_Problem_
Reproduce each of the following lines without changing a single character.

_Data in this exercise_
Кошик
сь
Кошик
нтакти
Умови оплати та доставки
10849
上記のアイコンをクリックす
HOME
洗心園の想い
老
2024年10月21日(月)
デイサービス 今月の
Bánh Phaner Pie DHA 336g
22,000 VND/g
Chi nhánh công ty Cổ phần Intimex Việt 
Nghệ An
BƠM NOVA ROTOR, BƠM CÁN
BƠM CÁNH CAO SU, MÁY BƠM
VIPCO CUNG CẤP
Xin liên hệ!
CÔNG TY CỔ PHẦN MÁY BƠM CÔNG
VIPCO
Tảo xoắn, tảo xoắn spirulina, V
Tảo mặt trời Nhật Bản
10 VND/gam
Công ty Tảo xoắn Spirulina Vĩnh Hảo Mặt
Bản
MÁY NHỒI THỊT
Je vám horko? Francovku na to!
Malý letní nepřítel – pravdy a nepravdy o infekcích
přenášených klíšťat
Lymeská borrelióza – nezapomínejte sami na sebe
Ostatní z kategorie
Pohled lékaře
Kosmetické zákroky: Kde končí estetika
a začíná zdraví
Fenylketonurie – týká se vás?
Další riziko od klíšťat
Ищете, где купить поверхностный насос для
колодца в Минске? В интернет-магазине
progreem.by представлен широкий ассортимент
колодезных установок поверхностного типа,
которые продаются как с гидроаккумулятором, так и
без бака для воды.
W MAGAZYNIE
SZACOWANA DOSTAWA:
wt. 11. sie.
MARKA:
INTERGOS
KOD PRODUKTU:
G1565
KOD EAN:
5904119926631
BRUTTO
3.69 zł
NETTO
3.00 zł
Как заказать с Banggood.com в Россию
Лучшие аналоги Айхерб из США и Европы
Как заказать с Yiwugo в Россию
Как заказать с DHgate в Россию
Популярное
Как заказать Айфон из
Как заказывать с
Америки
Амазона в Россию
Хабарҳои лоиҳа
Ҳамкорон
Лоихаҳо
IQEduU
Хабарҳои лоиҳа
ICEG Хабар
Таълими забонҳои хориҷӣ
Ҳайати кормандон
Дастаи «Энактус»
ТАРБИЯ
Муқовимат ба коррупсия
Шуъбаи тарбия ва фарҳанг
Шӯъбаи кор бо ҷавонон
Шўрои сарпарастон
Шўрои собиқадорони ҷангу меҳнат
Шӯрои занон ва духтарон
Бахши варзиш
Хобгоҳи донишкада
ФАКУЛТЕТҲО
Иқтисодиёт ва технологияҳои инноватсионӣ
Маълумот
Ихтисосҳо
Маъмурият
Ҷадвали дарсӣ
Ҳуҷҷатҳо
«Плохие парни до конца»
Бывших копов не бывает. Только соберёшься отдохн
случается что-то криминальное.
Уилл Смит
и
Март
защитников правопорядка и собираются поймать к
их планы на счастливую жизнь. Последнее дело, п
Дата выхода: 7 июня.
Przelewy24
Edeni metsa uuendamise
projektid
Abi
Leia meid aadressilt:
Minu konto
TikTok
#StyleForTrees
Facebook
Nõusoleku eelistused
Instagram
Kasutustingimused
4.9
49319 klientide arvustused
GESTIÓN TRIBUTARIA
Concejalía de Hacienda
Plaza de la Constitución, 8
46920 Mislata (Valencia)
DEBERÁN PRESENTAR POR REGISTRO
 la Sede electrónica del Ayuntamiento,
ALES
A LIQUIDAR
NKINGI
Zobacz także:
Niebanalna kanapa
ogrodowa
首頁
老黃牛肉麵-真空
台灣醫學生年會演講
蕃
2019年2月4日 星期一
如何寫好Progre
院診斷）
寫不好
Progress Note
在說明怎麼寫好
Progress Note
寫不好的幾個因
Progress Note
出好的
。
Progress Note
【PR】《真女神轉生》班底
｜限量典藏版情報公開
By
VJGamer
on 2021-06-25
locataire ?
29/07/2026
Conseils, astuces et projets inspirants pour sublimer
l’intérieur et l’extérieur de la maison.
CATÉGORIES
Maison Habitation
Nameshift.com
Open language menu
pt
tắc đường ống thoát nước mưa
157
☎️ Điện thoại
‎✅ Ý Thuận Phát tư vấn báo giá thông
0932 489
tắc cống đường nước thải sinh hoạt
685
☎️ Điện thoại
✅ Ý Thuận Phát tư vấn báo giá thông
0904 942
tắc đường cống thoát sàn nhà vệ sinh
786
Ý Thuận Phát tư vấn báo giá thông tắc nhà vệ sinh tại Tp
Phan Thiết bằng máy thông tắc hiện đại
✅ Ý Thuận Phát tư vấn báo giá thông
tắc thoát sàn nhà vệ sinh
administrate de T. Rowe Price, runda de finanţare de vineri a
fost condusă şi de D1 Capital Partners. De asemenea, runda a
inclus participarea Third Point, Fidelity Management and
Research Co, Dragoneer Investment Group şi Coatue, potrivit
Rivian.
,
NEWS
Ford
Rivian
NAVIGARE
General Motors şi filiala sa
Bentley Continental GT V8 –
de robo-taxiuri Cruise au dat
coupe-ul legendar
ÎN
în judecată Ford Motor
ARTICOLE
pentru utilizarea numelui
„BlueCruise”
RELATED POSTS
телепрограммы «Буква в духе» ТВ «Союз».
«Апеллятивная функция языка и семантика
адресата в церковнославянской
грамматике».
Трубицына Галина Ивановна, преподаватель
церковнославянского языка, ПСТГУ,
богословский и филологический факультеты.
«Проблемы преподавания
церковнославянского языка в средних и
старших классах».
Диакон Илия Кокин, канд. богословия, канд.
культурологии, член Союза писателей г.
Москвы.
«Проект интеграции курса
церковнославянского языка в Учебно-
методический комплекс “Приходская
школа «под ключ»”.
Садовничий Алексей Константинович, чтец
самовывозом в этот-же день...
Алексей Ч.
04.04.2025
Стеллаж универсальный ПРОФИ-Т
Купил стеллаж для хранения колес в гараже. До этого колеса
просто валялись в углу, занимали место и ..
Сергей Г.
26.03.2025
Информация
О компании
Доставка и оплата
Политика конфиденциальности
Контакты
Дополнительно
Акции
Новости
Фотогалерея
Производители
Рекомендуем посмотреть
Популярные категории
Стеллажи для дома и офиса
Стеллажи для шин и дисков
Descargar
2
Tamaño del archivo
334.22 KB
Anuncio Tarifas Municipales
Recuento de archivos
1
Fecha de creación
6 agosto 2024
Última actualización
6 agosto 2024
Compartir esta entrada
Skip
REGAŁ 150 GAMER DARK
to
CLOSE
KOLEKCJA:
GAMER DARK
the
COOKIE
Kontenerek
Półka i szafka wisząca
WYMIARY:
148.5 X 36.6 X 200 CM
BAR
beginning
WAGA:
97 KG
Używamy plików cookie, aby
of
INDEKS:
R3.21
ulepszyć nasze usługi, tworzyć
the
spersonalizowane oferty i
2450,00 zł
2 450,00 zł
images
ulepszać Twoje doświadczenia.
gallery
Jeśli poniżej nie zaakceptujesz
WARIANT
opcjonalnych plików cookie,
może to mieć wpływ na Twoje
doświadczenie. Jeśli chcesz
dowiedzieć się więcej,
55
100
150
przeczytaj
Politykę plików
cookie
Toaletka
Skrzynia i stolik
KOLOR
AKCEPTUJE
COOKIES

_Output for this task_
Кошик
сь
Кошик
нтакти
Умови оплати та доставки
10849
上記のアイコンをクリックす
HOME
洗心園の想い
老
2024年10月21日(月)
デイサービス 今月の
Bánh Phaner Pie DHA 336g
22,000 VND/g
Chi nhánh công ty Cổ phần Intimex Việt 
Nghệ An
BƠM NOVA ROTOR, BƠM CÁN
BƠM CÁNH CAO SU, MÁY BƠM
VIPCO CUNG CẤP
Xin liên hệ!
CÔNG TY CỔ PHẦN MÁY BƠM CÔNG
VIPCO
Tảo xoắn, tảo xoắn spirulina, V
Tảo mặt trời Nhật Bản
10 VND/gam
Công ty Tảo xoắn Spirulina Vĩnh Hảo Mặt
Bản
MÁY NHỒI THỊT
Je vám horko? Francovku na to!
Malý letní nepřítel – pravdy a nepravdy o infekcích
přenášených klíšťat
Lymeská borrelióza – nezapomínejte sami na sebe
Ostatní z kategorie
Pohled lékaře
Kosmetické zákroky: Kde končí estetika
a začíná zdraví
Fenylketonurie – týká se vás?
Další riziko od klíšťat
Ищете, где купить поверхностный насос для
колодца в Минске? В интернет-магазине
progreem.by представлен широкий ассортимент
колодезных установок поверхностного типа,
которые продаются как с гидроаккумулятором, так и
без бака для воды.
W MAGAZYNIE
SZACOWANA DOSTAWA:
wt. 11. sie.
MARKA:
INTERGOS
KOD PRODUKTU:
G1565
KOD EAN:
5904119926631
BRUTTO
3.69 zł
NETTO
3.00 zł
Как заказать с Banggood.com в Россию
Лучшие аналоги Айхерб из США и Европы
Как заказать с Yiwugo в Россию
Как заказать с DHgate в Россию
Популярное
Как заказать Айфон из
Как заказывать с
Америки
Амазона в Россию
Хабарҳои лоиҳа
Ҳамкорон
Лоихаҳо
IQEduU
Хабарҳои лоиҳа
ICEG Хабар
Таълими забонҳои хориҷӣ
Ҳайати кормандон
Дастаи «Энактус»
ТАРБИЯ
Муқовимат ба коррупсия
Шуъбаи тарбия ва фарҳанг
Шӯъбаи кор бо ҷавонон
Шўрои сарпарастон
Шўрои собиқадорони ҷангу меҳнат
Шӯрои занон ва духтарон
Бахши варзиш
Хобгоҳи донишкада
ФАКУЛТЕТҲО
Иқтисодиёт ва технологияҳои инноватсионӣ
Маълумот
Ихтисосҳо
Маъмурият
Ҷадвали дарсӣ
Ҳуҷҷатҳо
«Плохие парни до конца»
Бывших копов не бывает. Только соберёшься отдохн
случается что-то криминальное.
Уилл Смит
и
Март
защитников правопорядка и собираются поймать к
их планы на счастливую жизнь. Последнее дело, п
Дата выхода: 7 июня.
Przelewy24
Edeni metsa uuendamise
projektid
Abi
Leia meid aadressilt:
Minu konto
TikTok
#StyleForTrees
Facebook
Nõusoleku eelistused
Instagram
Kasutustingimused
4.9
49319 klientide arvustused
GESTIÓN TRIBUTARIA
Concejalía de Hacienda
Plaza de la Constitución, 8
46920 Mislata (Valencia)
DEBERÁN PRESENTAR POR REGISTRO
 la Sede electrónica del Ayuntamiento,
ALES
A LIQUIDAR
NKINGI
Zobacz także:
Niebanalna kanapa
ogrodowa
首頁
老黃牛肉麵-真空
台灣醫學生年會演講
蕃
2019年2月4日 星期一
如何寫好Progre
院診斷）
寫不好
Progress Note
在說明怎麼寫好
Progress Note
寫不好的幾個因
Progress Note
出好的
。
Progress Note
【PR】《真女神轉生》班底
｜限量典藏版情報公開
By
VJGamer
on 2021-06-25
locataire ?
29/07/2026
Conseils, astuces et projets inspirants pour sublimer
l’intérieur et l’extérieur de la maison.
CATÉGORIES
Maison Habitation
Nameshift.com
Open language menu
pt
tắc đường ống thoát nước mưa
157
☎️ Điện thoại
‎✅ Ý Thuận Phát tư vấn báo giá thông
0932 489
tắc cống đường nước thải sinh hoạt
685
☎️ Điện thoại
✅ Ý Thuận Phát tư vấn báo giá thông
0904 942
tắc đường cống thoát sàn nhà vệ sinh
786
Ý Thuận Phát tư vấn báo giá thông tắc nhà vệ sinh tại Tp
Phan Thiết bằng máy thông tắc hiện đại
✅ Ý Thuận Phát tư vấn báo giá thông
tắc thoát sàn nhà vệ sinh
administrate de T. Rowe Price, runda de finanţare de vineri a
fost condusă şi de D1 Capital Partners. De asemenea, runda a
inclus participarea Third Point, Fidelity Management and
Research Co, Dragoneer Investment Group şi Coatue, potrivit
Rivian.
,
NEWS
Ford
Rivian
NAVIGARE
General Motors şi filiala sa
Bentley Continental GT V8 –
de robo-taxiuri Cruise au dat
coupe-ul legendar
ÎN
în judecată Ford Motor
ARTICOLE
pentru utilizarea numelui
„BlueCruise”
RELATED POSTS
телепрограммы «Буква в духе» ТВ «Союз».
«Апеллятивная функция языка и семантика
адресата в церковнославянской
грамматике».
Трубицына Галина Ивановна, преподаватель
церковнославянского языка, ПСТГУ,
богословский и филологический факультеты.
«Проблемы преподавания
церковнославянского языка в средних и
старших классах».
Диакон Илия Кокин, канд. богословия, канд.
культурологии, член Союза писателей г.
Москвы.
«Проект интеграции курса
церковнославянского языка в Учебно-
методический комплекс “Приходская
школа «под ключ»”.
Садовничий Алексей Константинович, чтец
самовывозом в этот-же день...
Алексей Ч.
04.04.2025
Стеллаж универсальный ПРОФИ-Т
Купил стеллаж для хранения колес в гараже. До этого колеса
просто валялись в углу, занимали место и ..
Сергей Г.
26.03.2025
Информация
О компании
Доставка и оплата
Политика конфиденциальности
Контакты
Дополнительно
Акции
Новости
Фотогалерея
Производители
Рекомендуем посмотреть
Популярные категории
Стеллажи для дома и офиса
Стеллажи для шин и дисков
Descargar
2
Tamaño del archivo
334.22 KB
Anuncio Tarifas Municipales
Recuento de archivos
1
Fecha de creación
6 agosto 2024
Última actualización
6 agosto 2024
Compartir esta entrada
Skip
REGAŁ 150 GAMER DARK
to
CLOSE
KOLEKCJA:
GAMER DARK
the
COOKIE
Kontenerek
Półka i szafka wisząca
WYMIARY:
148.5 X 36.6 X 200 CM
BAR
beginning
WAGA:
97 KG
Używamy plików cookie, aby
of
INDEKS:
R3.21
ulepszyć nasze usługi, tworzyć
the
spersonalizowane oferty i
2450,00 zł
2 450,00 zł
images
ulepszać Twoje doświadczenia.
gallery
Jeśli poniżej nie zaakceptujesz
WARIANT
opcjonalnych plików cookie,
może to mieć wpływ na Twoje
doświadczenie. Jeśli chcesz
dowiedzieć się więcej,
55
100
150
przeczytaj
Politykę plików
cookie
Toaletka
Skrzynia i stolik
KOLOR
AKCEPTUJE
COOKIES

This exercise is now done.